Può la biografia di un agente letterario diventare un libro capace di catturare l’attenzione anche dei lettori che nulla sanno, e forse a cui nulla importa, di quello che accade dietro le quinte del sistema editoriale? Sì, se a scrivere il libro è un’autrice come Carme Riera, narratrice e saggista celebre nell’universo di lingua spagnola (anche se Riera, nata a Palma di Maiorca, compone inizialmente in catalano i suoi testi, alcuni dei quali tradotti in Italia per Fazi).

Ma soprattutto sì, se l’agente letterario in questione è la leggendaria Carmen Balcells, morta ottantacinquenne nel 2015, adorata e temuta in uguale misura dai suoi autori, fra cui si contano – giusto per citare solo due nomi, ma la lista è lunghissima, un albo d’oro della letteratura in lingua spagnola del XX secolo – Gabriel García Márquez e Adolfo Bioy Casares.

Questo, almeno, viene da pensare leggendo la recensione che Anna Caballé dedica su Babelia, il supplemento culturale di El País al volume Carmen Balcells, traficante de palabras appena uscito per Debate e presentato ieri a Madrid, presso la Real Academia Española, con la partecipazione di Mario Vargas Llosa, un altro esponente di quella gloriosa «scuderia». L’articolo si intitola Lacrime d’acciaio, e leggendolo si oscilla fra l’incredulità di fronte agli eccessi di una figura che in inglese si definirebbe larger than life («insicura, ansiosa, autoritaria, controllata fino alla follia, con un istinto nato per il potere, amante del controllo assoluto del suo ambiente, facilmente emotiva, intuitiva, pratica, intelligente, ambiziosa, sconcertante, superstiziosa, veemente») e l’ammirazione per un talento e un intuito eccezionali.

Basti pensare, a proposito di García Márquez, che fu lei a intercettare e a comprendere il valore di Cento anni di solitudine, quando l’autore era un ignoto giornalista colombiano. Il che non le impedì, quarant’anni dopo (come ha ricordato Francesca Lazzarato su questo giornale all’indomani della morte dell’agente), di ribattere a Gabo, che le chiedeva se fra loro si potesse parlare di affetto: «A questo non posso rispondere, perché rappresenti il 36,2% del nostro fatturato».

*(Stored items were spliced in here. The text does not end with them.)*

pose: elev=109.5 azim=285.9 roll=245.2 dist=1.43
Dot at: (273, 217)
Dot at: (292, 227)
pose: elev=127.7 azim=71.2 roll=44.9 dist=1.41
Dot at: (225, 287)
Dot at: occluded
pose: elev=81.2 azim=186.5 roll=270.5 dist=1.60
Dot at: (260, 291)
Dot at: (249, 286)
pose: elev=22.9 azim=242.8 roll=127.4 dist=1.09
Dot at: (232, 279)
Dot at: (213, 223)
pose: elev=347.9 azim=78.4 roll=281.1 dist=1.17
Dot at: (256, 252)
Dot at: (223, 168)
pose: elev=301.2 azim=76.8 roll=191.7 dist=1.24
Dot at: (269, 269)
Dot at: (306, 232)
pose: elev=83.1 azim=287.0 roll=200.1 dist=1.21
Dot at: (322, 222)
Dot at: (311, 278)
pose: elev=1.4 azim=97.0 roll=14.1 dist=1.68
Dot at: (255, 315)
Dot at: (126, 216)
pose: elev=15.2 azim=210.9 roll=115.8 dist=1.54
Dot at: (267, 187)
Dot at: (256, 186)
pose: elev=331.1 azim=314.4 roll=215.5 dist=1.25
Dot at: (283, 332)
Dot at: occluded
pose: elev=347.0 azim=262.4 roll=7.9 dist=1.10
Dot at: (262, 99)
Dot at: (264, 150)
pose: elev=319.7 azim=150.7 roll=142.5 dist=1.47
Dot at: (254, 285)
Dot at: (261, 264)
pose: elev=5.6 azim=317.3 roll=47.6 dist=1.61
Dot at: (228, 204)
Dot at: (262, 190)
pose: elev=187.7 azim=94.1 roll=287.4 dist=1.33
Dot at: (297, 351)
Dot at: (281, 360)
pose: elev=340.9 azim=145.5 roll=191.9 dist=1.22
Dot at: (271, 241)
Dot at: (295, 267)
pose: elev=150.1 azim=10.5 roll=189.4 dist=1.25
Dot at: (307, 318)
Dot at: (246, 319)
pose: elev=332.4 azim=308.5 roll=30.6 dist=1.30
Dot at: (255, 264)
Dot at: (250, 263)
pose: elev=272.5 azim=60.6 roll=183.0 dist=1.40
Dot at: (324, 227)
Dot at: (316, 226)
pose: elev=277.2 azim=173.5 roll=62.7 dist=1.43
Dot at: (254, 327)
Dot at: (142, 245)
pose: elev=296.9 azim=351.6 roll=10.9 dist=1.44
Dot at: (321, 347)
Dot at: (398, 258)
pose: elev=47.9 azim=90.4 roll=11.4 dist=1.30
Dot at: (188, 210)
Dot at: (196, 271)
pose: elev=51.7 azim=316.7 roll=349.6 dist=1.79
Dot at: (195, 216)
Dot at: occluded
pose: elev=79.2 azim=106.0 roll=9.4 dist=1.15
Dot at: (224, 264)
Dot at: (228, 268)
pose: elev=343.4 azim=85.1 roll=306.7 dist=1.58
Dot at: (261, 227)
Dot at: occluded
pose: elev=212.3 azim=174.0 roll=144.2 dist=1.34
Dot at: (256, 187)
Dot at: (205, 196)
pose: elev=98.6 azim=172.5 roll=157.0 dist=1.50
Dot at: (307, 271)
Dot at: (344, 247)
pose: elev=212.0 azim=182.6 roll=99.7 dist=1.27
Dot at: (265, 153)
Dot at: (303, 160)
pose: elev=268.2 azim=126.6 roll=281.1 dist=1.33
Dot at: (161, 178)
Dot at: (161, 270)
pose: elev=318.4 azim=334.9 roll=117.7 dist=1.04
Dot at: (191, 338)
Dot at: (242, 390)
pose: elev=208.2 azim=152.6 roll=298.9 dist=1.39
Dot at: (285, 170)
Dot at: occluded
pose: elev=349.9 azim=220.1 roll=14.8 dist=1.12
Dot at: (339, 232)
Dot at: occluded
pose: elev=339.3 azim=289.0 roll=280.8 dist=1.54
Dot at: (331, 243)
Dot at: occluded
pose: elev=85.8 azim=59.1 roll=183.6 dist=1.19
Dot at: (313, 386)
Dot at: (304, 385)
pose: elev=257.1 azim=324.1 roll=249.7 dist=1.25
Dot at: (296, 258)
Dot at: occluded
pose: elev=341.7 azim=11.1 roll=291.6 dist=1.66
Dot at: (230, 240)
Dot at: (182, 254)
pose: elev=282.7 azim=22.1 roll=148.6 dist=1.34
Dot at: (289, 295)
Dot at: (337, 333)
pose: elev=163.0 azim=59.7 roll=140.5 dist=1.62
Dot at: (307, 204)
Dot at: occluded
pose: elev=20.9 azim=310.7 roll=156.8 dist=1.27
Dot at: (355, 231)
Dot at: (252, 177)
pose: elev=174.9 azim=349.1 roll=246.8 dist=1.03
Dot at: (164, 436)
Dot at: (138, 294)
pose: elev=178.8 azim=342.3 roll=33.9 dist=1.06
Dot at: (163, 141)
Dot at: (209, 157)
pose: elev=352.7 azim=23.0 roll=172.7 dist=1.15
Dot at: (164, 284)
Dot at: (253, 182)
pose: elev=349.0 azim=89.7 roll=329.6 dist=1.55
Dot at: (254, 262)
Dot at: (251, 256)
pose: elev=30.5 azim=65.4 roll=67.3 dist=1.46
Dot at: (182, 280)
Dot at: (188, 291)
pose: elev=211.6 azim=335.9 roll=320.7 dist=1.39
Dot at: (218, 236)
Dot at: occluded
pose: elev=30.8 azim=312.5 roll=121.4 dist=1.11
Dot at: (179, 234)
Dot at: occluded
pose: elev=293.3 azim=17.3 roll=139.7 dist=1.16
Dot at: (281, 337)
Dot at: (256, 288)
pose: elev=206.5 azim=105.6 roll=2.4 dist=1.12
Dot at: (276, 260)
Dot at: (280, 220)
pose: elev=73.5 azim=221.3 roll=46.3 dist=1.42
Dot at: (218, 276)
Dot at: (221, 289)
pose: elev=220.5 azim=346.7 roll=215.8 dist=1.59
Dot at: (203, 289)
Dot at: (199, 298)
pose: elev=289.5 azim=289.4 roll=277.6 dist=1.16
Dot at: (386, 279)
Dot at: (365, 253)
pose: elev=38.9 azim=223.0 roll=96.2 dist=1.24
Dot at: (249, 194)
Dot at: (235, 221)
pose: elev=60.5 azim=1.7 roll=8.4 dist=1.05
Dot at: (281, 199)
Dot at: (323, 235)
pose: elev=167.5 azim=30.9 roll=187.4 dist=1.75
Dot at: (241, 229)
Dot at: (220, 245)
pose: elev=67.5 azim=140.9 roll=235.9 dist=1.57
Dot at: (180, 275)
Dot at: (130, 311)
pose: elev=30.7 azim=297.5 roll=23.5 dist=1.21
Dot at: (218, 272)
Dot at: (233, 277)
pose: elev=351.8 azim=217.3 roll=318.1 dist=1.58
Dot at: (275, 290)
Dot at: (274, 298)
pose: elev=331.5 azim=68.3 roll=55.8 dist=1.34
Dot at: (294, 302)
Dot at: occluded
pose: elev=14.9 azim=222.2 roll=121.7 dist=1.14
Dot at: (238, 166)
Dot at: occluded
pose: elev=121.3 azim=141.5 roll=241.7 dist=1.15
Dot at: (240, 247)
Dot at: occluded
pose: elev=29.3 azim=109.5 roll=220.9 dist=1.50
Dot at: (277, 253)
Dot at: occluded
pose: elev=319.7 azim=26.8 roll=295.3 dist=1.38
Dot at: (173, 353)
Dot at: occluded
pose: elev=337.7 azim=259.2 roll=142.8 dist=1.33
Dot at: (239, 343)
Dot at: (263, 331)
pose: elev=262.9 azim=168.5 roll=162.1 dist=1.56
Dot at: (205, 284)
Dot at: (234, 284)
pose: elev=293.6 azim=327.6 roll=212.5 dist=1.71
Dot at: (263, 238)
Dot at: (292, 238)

Non deve essere stato facile, il lavoro di Carme Riera, anche per l’amicizia che l’ha legata a Balcells. «Una condizione non ottimale, e nemmeno favorevole, per scrivere una biografia», nota Anna Caballé: «Fino a che punto si possono combinare le opposte esigenze di discrezione (dovuta all’amicizia) e di sincerità (dovuta al genere)?». Pare però che Riera se la sia cavata bene e che sia riuscita a evitare «di cedere all’agiografia di un personaggio mitizzato nel corso degli anni, con la sua onnipresenza nella vita letteraria spagnola e internazionale», dando voce sia ai molti che hanno tratto benefici dalla personalità incandescente di Balcells sia ai pochi che ne sono rimasti scottati.

Fra questi, il figlio di Manuel Vázquez Montalbán, Daniel Vázquez Sallés, autore di un libro dedicato al padre, Recuerdos sin retorno e dipendente dell’agenzia per tre anni, che lancia un’invettiva soprattutto contro gli scrittori, colpevoli di «avere lavorato come formiche operaie intorno alla regina madre». E forse è vero, come probabilmente è vero che non doveva essere facile sottrarsi alla seduzione di chi era capace di mandarti un elicottero per farti uscire da un ingorgo (è accaduto, pare, a Nélida Piñon).

Dettagli, in fondo, perché quello che conta, quello che resterà – nonostante il declino dell’agenzia che porta il suo nome – è il contributo che Carmen Balcells ha dato nella difesa dei diritti degli autori da lei rappresentati. Ma ancora, e di più, nell’impegno nel far conoscere al mondo tanti libri che siamo stati felici di leggere.